Request: In full and exactly, reproduce the entries below, but omit the pictures.

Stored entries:

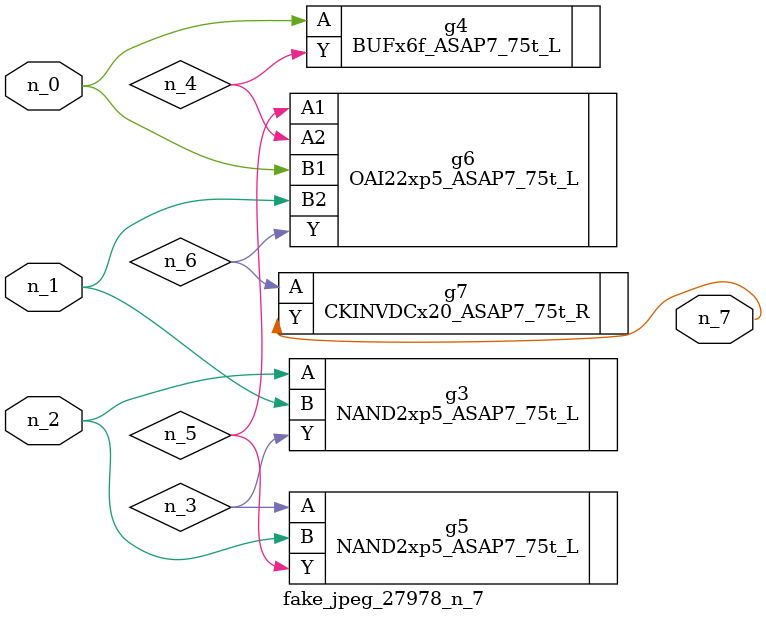
<source format=v>
module fake_jpeg_27978_n_7 (n_0, n_2, n_1, n_7);

input n_0;
input n_2;
input n_1;

output n_7;

wire n_3;
wire n_4;
wire n_6;
wire n_5;

NAND2xp5_ASAP7_75t_L g3 ( 
.A(n_2),
.B(n_1),
.Y(n_3)
);

BUFx6f_ASAP7_75t_L g4 ( 
.A(n_0),
.Y(n_4)
);

NAND2xp5_ASAP7_75t_L g5 ( 
.A(n_3),
.B(n_2),
.Y(n_5)
);

OAI22xp5_ASAP7_75t_L g6 ( 
.A1(n_5),
.A2(n_4),
.B1(n_0),
.B2(n_1),
.Y(n_6)
);

CKINVDCx20_ASAP7_75t_R g7 ( 
.A(n_6),
.Y(n_7)
);


endmodule
</source>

Result:
<source format=v>
module fake_jpeg_27978_n_7 (n_0, n_2, n_1, n_7);

input n_0;
input n_2;
input n_1;

output n_7;

wire n_3;
wire n_4;
wire n_6;
wire n_5;

NAND2xp5_ASAP7_75t_L g3 ( 
.A(n_2),
.B(n_1),
.Y(n_3)
);

BUFx6f_ASAP7_75t_L g4 ( 
.A(n_0),
.Y(n_4)
);

NAND2xp5_ASAP7_75t_L g5 ( 
.A(n_3),
.B(n_2),
.Y(n_5)
);

OAI22xp5_ASAP7_75t_L g6 ( 
.A1(n_5),
.A2(n_4),
.B1(n_0),
.B2(n_1),
.Y(n_6)
);

CKINVDCx20_ASAP7_75t_R g7 ( 
.A(n_6),
.Y(n_7)
);


endmodule
</source>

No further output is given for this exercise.